Präsentation der Festschrift für Manfred Bruns

Sehr geehrte Frau Ministerin,
sehr geehrte Frau Lüders,
sehr geehrte Damen und Herrn Abgeordnete,
sehr geehrte Vertreterinnen und Vertreter der Verbände und Organisationen,
verehrte Festgesellschaft,
aber vor allem Verehrter Preisträger, lieber Manfred!

Es liegt in der Natur von Überraschungen, dass sie im Programm-Ablauf nicht angekündigt werden und deshalb bitte ich Alle, die sich nach der Erwiderung des Preisträgers schon auf dem Weg zu einer Erfrischung sahen, noch um einen kleinen Moment der Geduld.

Frau Lüders hat es in ihrer Begrüßung, ebenso wie Frau Leutheusser-Schnarrenberger es in ihrer Laudatio wundervoll getan hat, das ebenso umfassende, wie unermüdliche Wirken von Manfred Bruns gewürdigt.

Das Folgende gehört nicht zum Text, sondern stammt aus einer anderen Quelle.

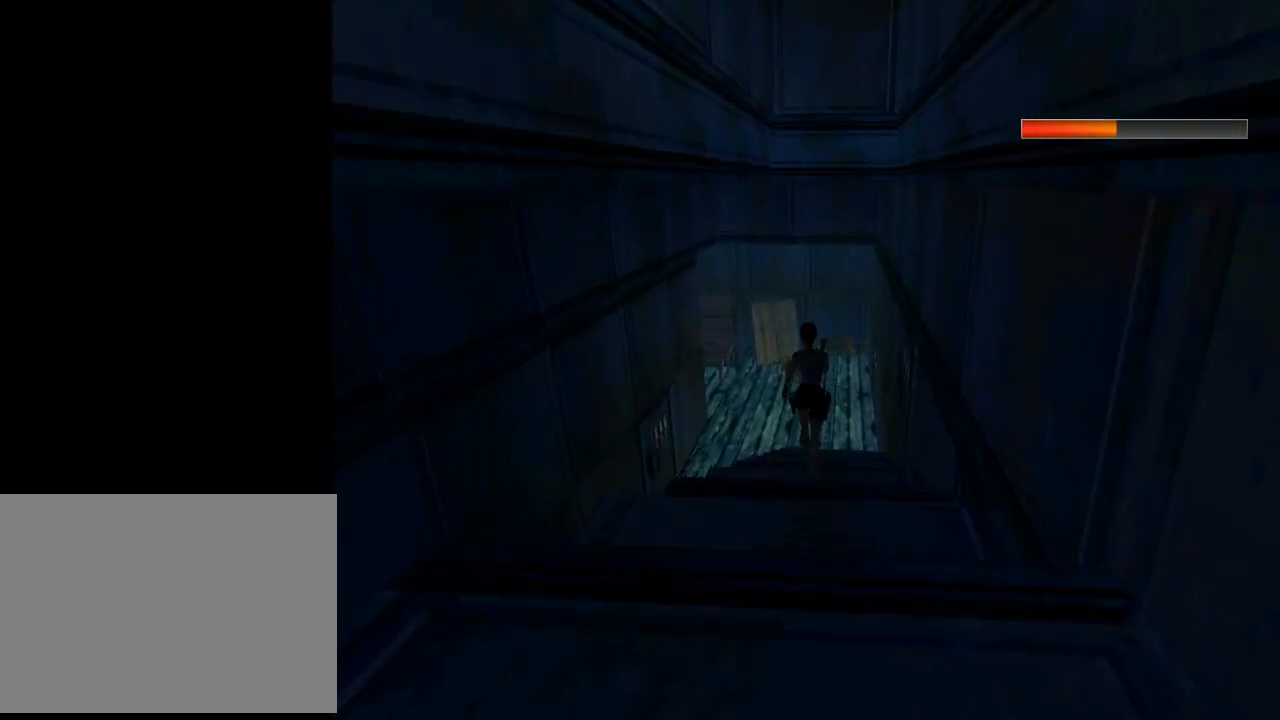
{"buttons": ["R2", "DPAD_UP"], "left_stick": "center", "events": []}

Der Lesben und Schwulenverband in Deutschland gratuliert Manfred Bruns zu dieser Auszeichnung von Herzen. Und wir tun dies auch im Namen der über 100 Organisationen, die Mitglied im LSVD sind.

Seit die Antidiskriminierungsstelle bekannt gegeben hat, an wen dieser neu geschaffene „Preis für das Engagement gegen Diskriminierung“ erstmalig verliehen wird, sind in unserem Verband eine Vielzahl von Glückwünschen eingegangen. Darunter auch von vielen Lesben und Schwulen und lesbischen und schwulen Paaren, denen Manfred Bruns direkt und persönlich geholfen hat. Im direkten Austausch, aber auch mit Hilfe seiner umfangreichen Ratgeber- und Mustertexte auf der Homepage unseres Verbandes. Mit ihnen können sich Lesben und Schwule gegen Diskriminierung und Ungleichbehandlung gut gerüstet juristisch zur Wehr setzen. Für unzählige rechtlichen Rat Suchende, seien es gleichgeschlechtliche Paare, aber auch von Diskriminierung im Alltag betroffene Lesben, Schwule und Transsexuelle ist Manfred Bruns eine zentrale Anlaufstelle. Dass er momentan über 400 Gerichtsverfahren im Rahmen der steuerlichen Gleichstellung betreut, zeigt wie dringend notwendig endlich eine vollkommene und umfassende Gleichstellung für eingetragene Lebenspartnerschaften ist – und zwar schnell und durch politisches Handeln, und nicht durch Abwarten auf absehbare Urteile des Bundesverfassungsgerichtes.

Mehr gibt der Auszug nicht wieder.